### Material for the task
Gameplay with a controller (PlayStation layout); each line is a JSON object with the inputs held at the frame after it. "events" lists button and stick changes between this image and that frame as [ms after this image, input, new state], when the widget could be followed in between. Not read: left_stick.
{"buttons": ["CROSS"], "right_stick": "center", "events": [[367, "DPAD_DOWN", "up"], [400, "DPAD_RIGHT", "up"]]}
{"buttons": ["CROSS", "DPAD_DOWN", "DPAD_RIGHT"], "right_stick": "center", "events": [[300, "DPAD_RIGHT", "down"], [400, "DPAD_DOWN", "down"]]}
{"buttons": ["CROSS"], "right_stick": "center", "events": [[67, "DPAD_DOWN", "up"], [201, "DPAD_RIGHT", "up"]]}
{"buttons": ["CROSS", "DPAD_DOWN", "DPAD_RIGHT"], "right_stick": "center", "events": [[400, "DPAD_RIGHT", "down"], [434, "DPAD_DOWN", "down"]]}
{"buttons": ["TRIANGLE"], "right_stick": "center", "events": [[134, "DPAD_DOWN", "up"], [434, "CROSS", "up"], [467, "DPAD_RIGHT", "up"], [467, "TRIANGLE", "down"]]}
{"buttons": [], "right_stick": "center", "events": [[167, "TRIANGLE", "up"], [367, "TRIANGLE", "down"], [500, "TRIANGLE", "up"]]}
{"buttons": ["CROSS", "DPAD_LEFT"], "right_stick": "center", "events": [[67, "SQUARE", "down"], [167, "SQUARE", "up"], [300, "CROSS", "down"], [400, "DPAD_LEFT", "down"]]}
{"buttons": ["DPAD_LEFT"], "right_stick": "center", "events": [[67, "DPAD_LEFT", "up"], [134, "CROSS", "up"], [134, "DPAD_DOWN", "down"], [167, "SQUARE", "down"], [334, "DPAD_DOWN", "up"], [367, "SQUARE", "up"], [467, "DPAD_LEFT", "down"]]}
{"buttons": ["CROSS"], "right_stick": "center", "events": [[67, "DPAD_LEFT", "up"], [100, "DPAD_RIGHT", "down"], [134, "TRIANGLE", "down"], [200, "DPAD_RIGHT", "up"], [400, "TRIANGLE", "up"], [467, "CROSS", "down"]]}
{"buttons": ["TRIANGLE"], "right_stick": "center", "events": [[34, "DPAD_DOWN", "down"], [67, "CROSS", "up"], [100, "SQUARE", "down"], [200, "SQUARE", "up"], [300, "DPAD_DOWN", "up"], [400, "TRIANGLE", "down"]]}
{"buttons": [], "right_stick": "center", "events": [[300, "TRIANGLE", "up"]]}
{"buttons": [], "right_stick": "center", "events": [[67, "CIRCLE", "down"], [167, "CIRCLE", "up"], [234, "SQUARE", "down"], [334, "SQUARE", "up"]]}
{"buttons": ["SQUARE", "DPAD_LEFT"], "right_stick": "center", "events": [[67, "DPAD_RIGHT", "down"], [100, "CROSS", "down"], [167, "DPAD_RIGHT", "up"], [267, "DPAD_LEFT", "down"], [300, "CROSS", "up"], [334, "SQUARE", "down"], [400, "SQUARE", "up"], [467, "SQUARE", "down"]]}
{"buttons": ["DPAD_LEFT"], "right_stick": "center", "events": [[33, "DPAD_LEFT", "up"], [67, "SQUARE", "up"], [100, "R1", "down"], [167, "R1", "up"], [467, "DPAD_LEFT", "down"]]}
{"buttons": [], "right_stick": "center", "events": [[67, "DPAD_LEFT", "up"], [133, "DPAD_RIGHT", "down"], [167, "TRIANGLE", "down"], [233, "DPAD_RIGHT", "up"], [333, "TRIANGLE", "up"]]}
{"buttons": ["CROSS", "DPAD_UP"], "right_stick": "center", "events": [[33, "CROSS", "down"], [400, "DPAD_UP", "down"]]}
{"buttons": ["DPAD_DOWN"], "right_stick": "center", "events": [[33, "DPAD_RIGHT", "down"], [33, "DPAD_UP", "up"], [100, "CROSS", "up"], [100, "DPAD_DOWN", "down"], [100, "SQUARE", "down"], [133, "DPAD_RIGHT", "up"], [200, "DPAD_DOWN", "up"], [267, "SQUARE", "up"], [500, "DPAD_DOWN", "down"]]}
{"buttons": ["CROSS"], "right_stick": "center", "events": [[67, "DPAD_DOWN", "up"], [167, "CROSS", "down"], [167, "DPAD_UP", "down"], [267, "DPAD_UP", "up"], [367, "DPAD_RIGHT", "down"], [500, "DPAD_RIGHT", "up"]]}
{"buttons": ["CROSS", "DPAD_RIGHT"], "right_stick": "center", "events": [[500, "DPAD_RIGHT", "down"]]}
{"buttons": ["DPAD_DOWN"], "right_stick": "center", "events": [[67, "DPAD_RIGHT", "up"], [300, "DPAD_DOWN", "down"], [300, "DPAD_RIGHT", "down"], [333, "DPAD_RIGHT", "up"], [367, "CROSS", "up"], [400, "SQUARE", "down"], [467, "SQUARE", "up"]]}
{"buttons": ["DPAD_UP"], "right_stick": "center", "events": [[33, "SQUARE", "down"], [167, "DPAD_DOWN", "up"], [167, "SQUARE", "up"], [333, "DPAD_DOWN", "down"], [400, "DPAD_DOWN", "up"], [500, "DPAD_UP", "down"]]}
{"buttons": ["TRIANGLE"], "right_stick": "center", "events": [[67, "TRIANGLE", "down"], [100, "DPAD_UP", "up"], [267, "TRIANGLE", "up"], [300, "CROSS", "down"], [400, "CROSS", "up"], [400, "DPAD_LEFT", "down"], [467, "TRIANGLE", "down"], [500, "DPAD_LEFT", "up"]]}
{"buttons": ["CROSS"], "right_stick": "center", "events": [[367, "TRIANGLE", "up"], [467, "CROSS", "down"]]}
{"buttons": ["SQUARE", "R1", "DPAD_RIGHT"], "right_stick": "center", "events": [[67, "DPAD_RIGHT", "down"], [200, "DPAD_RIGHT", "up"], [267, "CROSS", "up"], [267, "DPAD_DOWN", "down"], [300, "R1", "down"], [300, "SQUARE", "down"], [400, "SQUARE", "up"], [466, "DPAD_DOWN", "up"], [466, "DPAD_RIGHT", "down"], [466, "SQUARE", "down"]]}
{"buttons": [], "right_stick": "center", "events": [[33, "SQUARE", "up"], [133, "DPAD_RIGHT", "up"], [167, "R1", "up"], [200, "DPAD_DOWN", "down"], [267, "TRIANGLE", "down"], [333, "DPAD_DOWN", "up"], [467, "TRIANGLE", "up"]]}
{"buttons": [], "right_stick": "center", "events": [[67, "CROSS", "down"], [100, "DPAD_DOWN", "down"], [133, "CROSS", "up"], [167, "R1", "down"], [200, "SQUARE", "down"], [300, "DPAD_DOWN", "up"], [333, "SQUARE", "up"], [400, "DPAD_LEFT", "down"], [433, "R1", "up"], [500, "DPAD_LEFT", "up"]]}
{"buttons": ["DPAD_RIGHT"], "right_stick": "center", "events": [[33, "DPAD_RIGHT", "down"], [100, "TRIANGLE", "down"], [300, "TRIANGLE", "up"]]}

### What needs to be done
Each entry above needs to be duplicated exactly.

### Task result
Gameplay with a controller (PlayStation layout); each line is a JSON object with the inputs held at the frame after it. "events" lists button and stick changes between this image and that frame as [ms after this image, input, new state], when the widget could be followed in between. Not read: left_stick.
{"buttons": ["CROSS"], "right_stick": "center", "events": [[367, "DPAD_DOWN", "up"], [400, "DPAD_RIGHT", "up"]]}
{"buttons": ["CROSS", "DPAD_DOWN", "DPAD_RIGHT"], "right_stick": "center", "events": [[300, "DPAD_RIGHT", "down"], [400, "DPAD_DOWN", "down"]]}
{"buttons": ["CROSS"], "right_stick": "center", "events": [[67, "DPAD_DOWN", "up"], [201, "DPAD_RIGHT", "up"]]}
{"buttons": ["CROSS", "DPAD_DOWN", "DPAD_RIGHT"], "right_stick": "center", "events": [[400, "DPAD_RIGHT", "down"], [434, "DPAD_DOWN", "down"]]}
{"buttons": ["TRIANGLE"], "right_stick": "center", "events": [[134, "DPAD_DOWN", "up"], [434, "CROSS", "up"], [467, "DPAD_RIGHT", "up"], [467, "TRIANGLE", "down"]]}
{"buttons": [], "right_stick": "center", "events": [[167, "TRIANGLE", "up"], [367, "TRIANGLE", "down"], [500, "TRIANGLE", "up"]]}
{"buttons": ["CROSS", "DPAD_LEFT"], "right_stick": "center", "events": [[67, "SQUARE", "down"], [167, "SQUARE", "up"], [300, "CROSS", "down"], [400, "DPAD_LEFT", "down"]]}
{"buttons": ["DPAD_LEFT"], "right_stick": "center", "events": [[67, "DPAD_LEFT", "up"], [134, "CROSS", "up"], [134, "DPAD_DOWN", "down"], [167, "SQUARE", "down"], [334, "DPAD_DOWN", "up"], [367, "SQUARE", "up"], [467, "DPAD_LEFT", "down"]]}
{"buttons": ["CROSS"], "right_stick": "center", "events": [[67, "DPAD_LEFT", "up"], [100, "DPAD_RIGHT", "down"], [134, "TRIANGLE", "down"], [200, "DPAD_RIGHT", "up"], [400, "TRIANGLE", "up"], [467, "CROSS", "down"]]}
{"buttons": ["TRIANGLE"], "right_stick": "center", "events": [[34, "DPAD_DOWN", "down"], [67, "CROSS", "up"], [100, "SQUARE", "down"], [200, "SQUARE", "up"], [300, "DPAD_DOWN", "up"], [400, "TRIANGLE", "down"]]}
{"buttons": [], "right_stick": "center", "events": [[300, "TRIANGLE", "up"]]}
{"buttons": [], "right_stick": "center", "events": [[67, "CIRCLE", "down"], [167, "CIRCLE", "up"], [234, "SQUARE", "down"], [334, "SQUARE", "up"]]}
{"buttons": ["SQUARE", "DPAD_LEFT"], "right_stick": "center", "events": [[67, "DPAD_RIGHT", "down"], [100, "CROSS", "down"], [167, "DPAD_RIGHT", "up"], [267, "DPAD_LEFT", "down"], [300, "CROSS", "up"], [334, "SQUARE", "down"], [400, "SQUARE", "up"], [467, "SQUARE", "down"]]}
{"buttons": ["DPAD_LEFT"], "right_stick": "center", "events": [[33, "DPAD_LEFT", "up"], [67, "SQUARE", "up"], [100, "R1", "down"], [167, "R1", "up"], [467, "DPAD_LEFT", "down"]]}
{"buttons": [], "right_stick": "center", "events": [[67, "DPAD_LEFT", "up"], [133, "DPAD_RIGHT", "down"], [167, "TRIANGLE", "down"], [233, "DPAD_RIGHT", "up"], [333, "TRIANGLE", "up"]]}
{"buttons": ["CROSS", "DPAD_UP"], "right_stick": "center", "events": [[33, "CROSS", "down"], [400, "DPAD_UP", "down"]]}
{"buttons": ["DPAD_DOWN"], "right_stick": "center", "events": [[33, "DPAD_RIGHT", "down"], [33, "DPAD_UP", "up"], [100, "CROSS", "up"], [100, "DPAD_DOWN", "down"], [100, "SQUARE", "down"], [133, "DPAD_RIGHT", "up"], [200, "DPAD_DOWN", "up"], [267, "SQUARE", "up"], [500, "DPAD_DOWN", "down"]]}
{"buttons": ["CROSS"], "right_stick": "center", "events": [[67, "DPAD_DOWN", "up"], [167, "CROSS", "down"], [167, "DPAD_UP", "down"], [267, "DPAD_UP", "up"], [367, "DPAD_RIGHT", "down"], [500, "DPAD_RIGHT", "up"]]}
{"buttons": ["CROSS", "DPAD_RIGHT"], "right_stick": "center", "events": [[500, "DPAD_RIGHT", "down"]]}
{"buttons": ["DPAD_DOWN"], "right_stick": "center", "events": [[67, "DPAD_RIGHT", "up"], [300, "DPAD_DOWN", "down"], [300, "DPAD_RIGHT", "down"], [333, "DPAD_RIGHT", "up"], [367, "CROSS", "up"], [400, "SQUARE", "down"], [467, "SQUARE", "up"]]}
{"buttons": ["DPAD_UP"], "right_stick": "center", "events": [[33, "SQUARE", "down"], [167, "DPAD_DOWN", "up"], [167, "SQUARE", "up"], [333, "DPAD_DOWN", "down"], [400, "DPAD_DOWN", "up"], [500, "DPAD_UP", "down"]]}
{"buttons": ["TRIANGLE"], "right_stick": "center", "events": [[67, "TRIANGLE", "down"], [100, "DPAD_UP", "up"], [267, "TRIANGLE", "up"], [300, "CROSS", "down"], [400, "CROSS", "up"], [400, "DPAD_LEFT", "down"], [467, "TRIANGLE", "down"], [500, "DPAD_LEFT", "up"]]}
{"buttons": ["CROSS"], "right_stick": "center", "events": [[367, "TRIANGLE", "up"], [467, "CROSS", "down"]]}
{"buttons": ["SQUARE", "R1", "DPAD_RIGHT"], "right_stick": "center", "events": [[67, "DPAD_RIGHT", "down"], [200, "DPAD_RIGHT", "up"], [267, "CROSS", "up"], [267, "DPAD_DOWN", "down"], [300, "R1", "down"], [300, "SQUARE", "down"], [400, "SQUARE", "up"], [466, "DPAD_DOWN", "up"], [466, "DPAD_RIGHT", "down"], [466, "SQUARE", "down"]]}
{"buttons": [], "right_stick": "center", "events": [[33, "SQUARE", "up"], [133, "DPAD_RIGHT", "up"], [167, "R1", "up"], [200, "DPAD_DOWN", "down"], [267, "TRIANGLE", "down"], [333, "DPAD_DOWN", "up"], [467, "TRIANGLE", "up"]]}
{"buttons": [], "right_stick": "center", "events": [[67, "CROSS", "down"], [100, "DPAD_DOWN", "down"], [133, "CROSS", "up"], [167, "R1", "down"], [200, "SQUARE", "down"], [300, "DPAD_DOWN", "up"], [333, "SQUARE", "up"], [400, "DPAD_LEFT", "down"], [433, "R1", "up"], [500, "DPAD_LEFT", "up"]]}
{"buttons": ["DPAD_RIGHT"], "right_stick": "center", "events": [[33, "DPAD_RIGHT", "down"], [100, "TRIANGLE", "down"], [300, "TRIANGLE", "up"]]}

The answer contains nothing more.